Directions: Go through the entries below and pick out every line with "post".

Stored data entries
====================

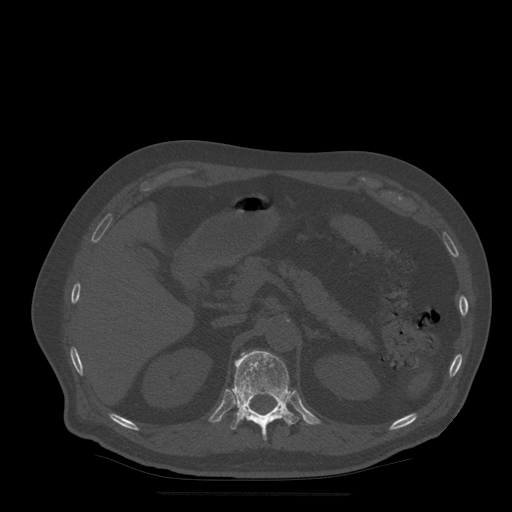
CT including the spine, one axial slice; slice 219 of 522 in the series (ordered by position); bone window (W 1800 / L 400 HU); 1.25 mm slice thickness; 512 × 512 image matrix. Patient age 72 years. From the clinical record (not read from this slice): primary cancer: prostate.
Structures marked on this image (semi-automatically segmented with operator editing):
- T12 vertebra: bounding box [x1, y1, x2, y2] px = [230, 351, 299, 440]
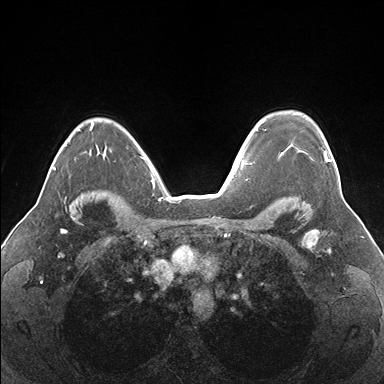
Breast MRI (dynamic contrast-enhanced), one axial slice. Dynamic contrast-enhanced series, time point 2 of 7 at this slice position (early post-contrast). 1.5 T. TE 1.5 ms, TR 4.1 ms. 1.1 mm slice thickness. 384 × 384 image matrix, field of view 330 × 330 mm. Female patient.
Structures marked on this image (semi-automatically segmented with operator editing):
- enhancing-tissue mask used for the functional tumour volume (all voxels passing the contrast-enhancement thresholds inside the analysis volume; usually the tumour): bounding box (x1, y1, x2, y2) in pixels: (262, 120, 331, 163)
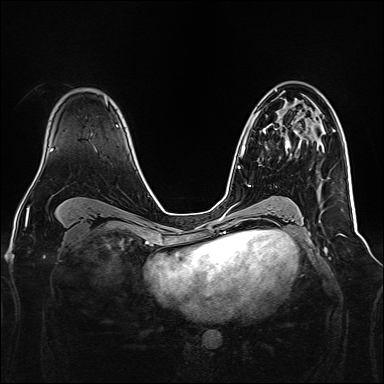
Breast MRI, one axial slice. Dynamic contrast-enhanced series, time point 2 of 7 at this slice position (early post-contrast). 1.5 T. TE 2.3 ms, TR 5.2 ms. 1 mm slice thickness. 384 × 384 image matrix, field of view 340 × 340 mm. Female patient.
Outlined on this slice (semi-automatic segmentation, software-assisted and operator-edited):
- enhancing-tissue mask used for the functional tumour volume (all voxels passing the contrast-enhancement thresholds inside the analysis volume; usually the tumour): bounding box <262,125,297,149> (left, top, right, bottom; pixels)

====================

Written solution:
Breast MRI (dynamic contrast-enhanced), one axial slice. Dynamic contrast-enhanced series, time point 2 of 7 at this slice position (early post-contrast). 1.5 T. TE 1.5 ms, TR 4.1 ms. 1.1 mm slice thickness. 384 × 384 image matrix, field of view 330 × 330 mm. Female patient.
Breast MRI, one axial slice. Dynamic contrast-enhanced series, time point 2 of 7 at this slice position (early post-contrast). 1.5 T. TE 2.3 ms, TR 5.2 ms. 1 mm slice thickness. 384 × 384 image matrix, field of view 340 × 340 mm. Female patient.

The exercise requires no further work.